Machine learning
has exhibited powerful capabilities in many areas. However, machine
learning models are mostly database dependent, requiring a new model
if the database changes. Therefore, a universal model is highly desired
to accommodate the widest variety of databases. Fortunately, this
universality may be achieved by ensemble learning, which can integrate
multiple learners to meet the demands of diversified databases. Therefore,
we propose a general procedure for learning ensemble establishment
based on noncovalent interactions (NCIs) databases. Additionally,
accurate NCI computation is quite demanding for first-principles methods,
for which a competent machine learning model can be an efficient solution
to obtain high NCI accuracy with minimal computational resources.
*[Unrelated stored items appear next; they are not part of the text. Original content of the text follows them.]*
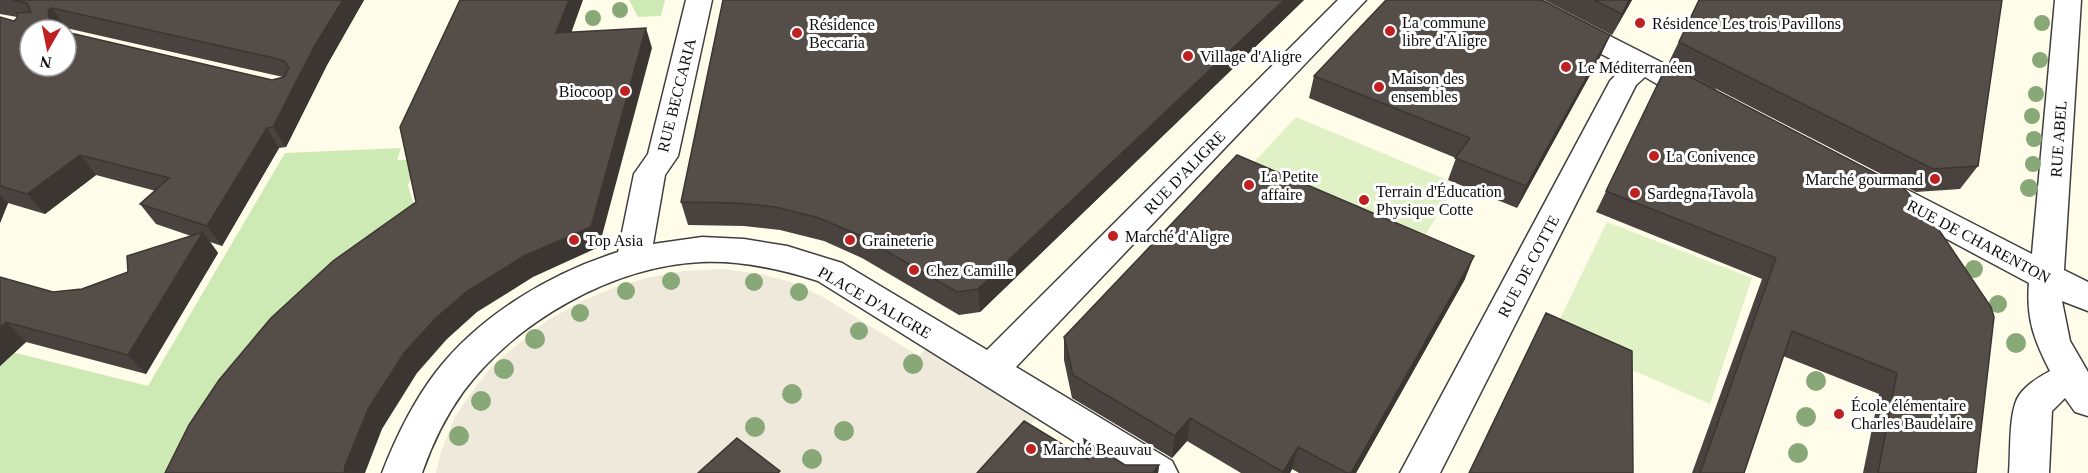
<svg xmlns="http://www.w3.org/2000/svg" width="2088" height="473" viewBox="0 0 2088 473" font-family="'Times New Roman',serif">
<rect width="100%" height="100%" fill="#fffcea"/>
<path fill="#ceeab4" d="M629,0H665L661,16L638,17Z
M401,148L397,160H418L408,185L414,206L181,473H0V349L148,386L285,153Z"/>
<path fill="#e0f1c6" d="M1296,117L1457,184L1412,256L1237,180Z
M1607,222L1752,278L1710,404L1552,335Z"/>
<path fill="#eee9da" d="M723,269L761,274L794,283L821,296L919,356L929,346L1039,415L987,473H436L441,451L455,417L474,389L494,364L548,320L584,300L615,287L651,277L684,271Z"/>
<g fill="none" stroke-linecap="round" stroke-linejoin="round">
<defs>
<path id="minor" d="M686,0H712L678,156L665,175L653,244L702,237L744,239L787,246L842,263L987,350L1338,0H1366L1016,367L1172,461L1178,473H1125L818,281C780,269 741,260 701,262C613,266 516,321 463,392C445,417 432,444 422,473H382C396,437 413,402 436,372C480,315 551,273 618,252L634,174L648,154Z
M1506,0H1539L1714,89L1719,96L1714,103C1691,109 1665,88 1645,77L1636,85L1440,473H1400L1610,81L1624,66L1510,6Z
M2055,0H2081L2064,270L2088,282V311L2062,301L2070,341L2088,372V416L2075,412L2065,398L2052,411L2049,473H2009C2011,453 2008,409 2020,394C2027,384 2039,377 2050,371C2034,340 2026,318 2029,283L1874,200L1869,192L1874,184L1885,181L1896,184L2032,254Z"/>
</defs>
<use href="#minor" stroke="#3f3f3f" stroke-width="3"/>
<use href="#minor" fill="#fff" fill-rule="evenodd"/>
</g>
<g fill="#89a878">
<circle cx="620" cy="10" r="8"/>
<circle cx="593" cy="18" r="8"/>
<circle cx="2042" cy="23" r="8"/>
<circle cx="2040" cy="60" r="8"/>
<circle cx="2036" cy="94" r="8"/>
<circle cx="2032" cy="116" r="8"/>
<circle cx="2034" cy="139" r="8"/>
<circle cx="2033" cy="164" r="8"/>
<circle cx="2029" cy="188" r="9"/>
<circle cx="1974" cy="269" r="9"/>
<circle cx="671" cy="281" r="9"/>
<circle cx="754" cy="282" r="9"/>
<circle cx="626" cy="291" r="9"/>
<circle cx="799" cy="292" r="9"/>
<circle cx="1998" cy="304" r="9"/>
<circle cx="580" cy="313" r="9"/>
<circle cx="859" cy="331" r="9"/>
<circle cx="535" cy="339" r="10"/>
<circle cx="2016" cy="343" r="10"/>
<circle cx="913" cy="364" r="10"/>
<circle cx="504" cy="369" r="10"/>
<circle cx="1816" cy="381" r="10"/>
<circle cx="792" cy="394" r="10"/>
<circle cx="481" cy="401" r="10"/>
<circle cx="1806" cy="417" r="10"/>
<circle cx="755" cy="427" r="10"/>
<circle cx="844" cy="431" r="10"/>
<circle cx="459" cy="436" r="10"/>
<circle cx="1798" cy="453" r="10"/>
<circle cx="812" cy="459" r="10"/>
</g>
<path fill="#49423e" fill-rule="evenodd" d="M0,0H364L327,65L286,147L279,148L222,246L210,242L218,253L146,374L26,342L0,366V277L53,292L82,289L128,272L191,236L156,224L140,204L156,191L96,175L45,214L8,203L0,223V17L14,21L17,17L0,14ZM66,28L283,77L272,80L30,30Z
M1304,0L980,312L959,315L862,258L824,241L780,230L744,226L688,225L681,202Z
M1544,0H1632L1612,35Z
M1699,0L1978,166L1960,189L1916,192L1668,64Z
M1610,35L1600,57L1517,208L1448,180L1456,158L1309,98L1314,76Z
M1667,65L1976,473H1863L1879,394L1783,356L1744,473H1692L1762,279L1596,212Z
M1465,279L1356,473H1299L1292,469L1290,473H1241L1187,441L1172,458L1072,398L1064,360V337Z
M1084,439L1125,465H1159L1158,473H977L1085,458L1083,450Z"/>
<path fill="#3c3632" d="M343,0H364L327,65L286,147L273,127L315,45Z
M569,0H583L564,53L556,33Z
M1284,0H1304L980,312L978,289Z
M1629,0H1632L1612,35L1622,14Z
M52,8L66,28L63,30H52L51,28L48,10Z
M646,28L652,48L599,247L533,277L477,312L447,339L417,373L382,429L365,473H344L345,466L368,409L404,353Z
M1610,35L1600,57L1517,208L1526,186Z
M267,128L279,148L222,246L207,226Z
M80,155L96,175L45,214L27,194Z
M0,195L8,203L0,223Z
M203,232L218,253L146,374L128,355Z
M1474,256L1465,279L1356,473H1351Z
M6,322L26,342L0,366V328Z
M1190,418L1187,441L1172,458L1175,436Z
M1298,447L1292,469L1290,473H1282Z
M1159,465L1158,473H1153Z"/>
<path fill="#554d48" stroke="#3c3632" stroke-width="1.5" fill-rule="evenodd" d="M12,0H343L315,45L273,127L267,128L207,226L140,204L169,178L80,155L27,194L0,186V17L14,21L17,18V13L31,12L27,3ZM52,8L274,58L284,61L289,68L284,77L272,80L66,32V66H30V30H57L51,28L48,10Z
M460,0H569L556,33L646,28L591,227L524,256L466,292L435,319L404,353L368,409L345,466L344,473H165L189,425L219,380L271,318L333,261L416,202L400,127Z
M723,0H1284L978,289L957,292L859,235L819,218L775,207L738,203L681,202Z
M1386,0H1542L1610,35L1526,186L1455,158L1470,138L1314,76Z
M1594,0H1629L1622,14Z
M1699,0H2002L1978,166L1933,169L1679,42Z
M1667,65L1904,188L1939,230L1991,307L1994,317L1976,473H1878L1897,373L1792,331L1744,473H1700L1776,258L1606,191Z
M1237,155L1474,256L1351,473H1347L1298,447L1283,472L1190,418L1175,436L1073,375L1064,337Z
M203,232L128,355L6,322L0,328V277L53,292L82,289L128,272L127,256Z
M1546,313L1632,351L1633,473H1469Z
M1024,421L1088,460L1084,439L1125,465H1159L1153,473H977Z
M737,438L780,471L778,473H698Z"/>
<g fill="#bf2123" stroke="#fff" stroke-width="2">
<circle cx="1640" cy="23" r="6"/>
<circle cx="1390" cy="31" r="6"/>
<circle cx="797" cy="33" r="6"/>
<circle cx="1188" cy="56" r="6"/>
<circle cx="1566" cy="67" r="6"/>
<circle cx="1379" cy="87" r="6"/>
<circle cx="625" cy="91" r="6"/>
<circle cx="1654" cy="156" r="6"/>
<circle cx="1935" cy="179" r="6"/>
<circle cx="1249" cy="185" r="6"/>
<circle cx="1635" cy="193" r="6"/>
<circle cx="1364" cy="200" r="6"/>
<circle cx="1113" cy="236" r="6"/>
<circle cx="574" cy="240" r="6"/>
<circle cx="850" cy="240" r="6"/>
<circle cx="914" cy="270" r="6"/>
<circle cx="1839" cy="414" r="6"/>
<circle cx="1031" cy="449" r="6"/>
</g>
<g text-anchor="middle" stroke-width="6" stroke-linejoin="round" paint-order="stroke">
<g font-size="16" fill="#0c0c0c" stroke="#fff" text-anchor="start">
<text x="1402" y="28">La commune<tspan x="1402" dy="18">libre d'Aligre</tspan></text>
<text x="1652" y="29">Résidence Les trois Pavillons</text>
<text x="809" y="30">Résidence<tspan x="809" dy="18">Beccaria</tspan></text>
<text x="1200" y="62">Village d'Aligre</text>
<text x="1578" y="73">Le Méditerranéen</text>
<text x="1391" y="84">Maison des<tspan x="1391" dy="18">ensembles</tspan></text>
<text x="613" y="97" text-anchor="end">Biocoop</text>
<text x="1666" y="162">La Conivence</text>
<text x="1261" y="182">La Petite<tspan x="1261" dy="18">affaire</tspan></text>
<text x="1923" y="185" text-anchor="end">Marché gourmand</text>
<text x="1376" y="197">Terrain d'Éducation<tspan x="1376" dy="18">Physique Cotte</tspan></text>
<text x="1647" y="199">Sardegna Tavola</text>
<text x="1125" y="242">Marché d'Aligre</text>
<text x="586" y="246">Top Asia</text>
<text x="862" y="246">Graineterie</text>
<text x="926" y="276">Chez Camille</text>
<text x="1851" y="411">École élémentaire<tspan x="1851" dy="18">Charles Baudelaire</tspan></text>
<text x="1043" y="455">Marché Beauvau</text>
</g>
<g font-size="16" fill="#0c0c0c" stroke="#fff">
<text transform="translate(676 95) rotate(-76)" y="6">RUE BECCARIA</text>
<text transform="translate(2058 139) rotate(-86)" y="6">RUE ABEL</text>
<text transform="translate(1184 172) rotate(-46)" y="6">RUE D'ALIGRE</text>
<text transform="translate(1979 241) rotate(28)" y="6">RUE DE CHARENTON</text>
<text transform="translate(1528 266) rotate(-62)" y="6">RUE DE COTTE</text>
<text transform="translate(875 302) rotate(30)" y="6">PLACE D'ALIGRE</text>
</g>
</g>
<g transform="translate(48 48) rotate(189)"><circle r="28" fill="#ffffff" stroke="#9e9e9e" stroke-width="1.5"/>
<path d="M0-4.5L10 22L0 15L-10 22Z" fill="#bf2123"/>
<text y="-9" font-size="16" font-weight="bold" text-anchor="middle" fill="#0c0c0c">N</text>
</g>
</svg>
In regard to these aspects, multiple schemes of ensemble learning
models (Bagging, Boosting, and Stacking frameworks), are explored
in this study. The models are based on various low levels of density
functional theory (DFT) calculations for the benchmark databases S66,
S22, and X40. All NCIs computed by the DFT calculations can be improved
to high-level accuracy (root-mean-square error RMSE = 0.22 kcal/mol
in contrast to CCSD(T)/CBS benchmark) by established ensemble learning
models. Compared with single machine learning models, ensemble models
show better accuracy (RMSE of the best model is further lowered by ∼25%),
robustness and goodness-of-fit according to evaluation parameters
suggested by the OECD. Among ensemble learning models, heterogeneous
Stacking ensemble models show the most valuable application potential.
The standardized procedure of constructing learning ensembles has
been well utilized on several NCI data sets, and this procedure may
also be applicable for other chemical databases.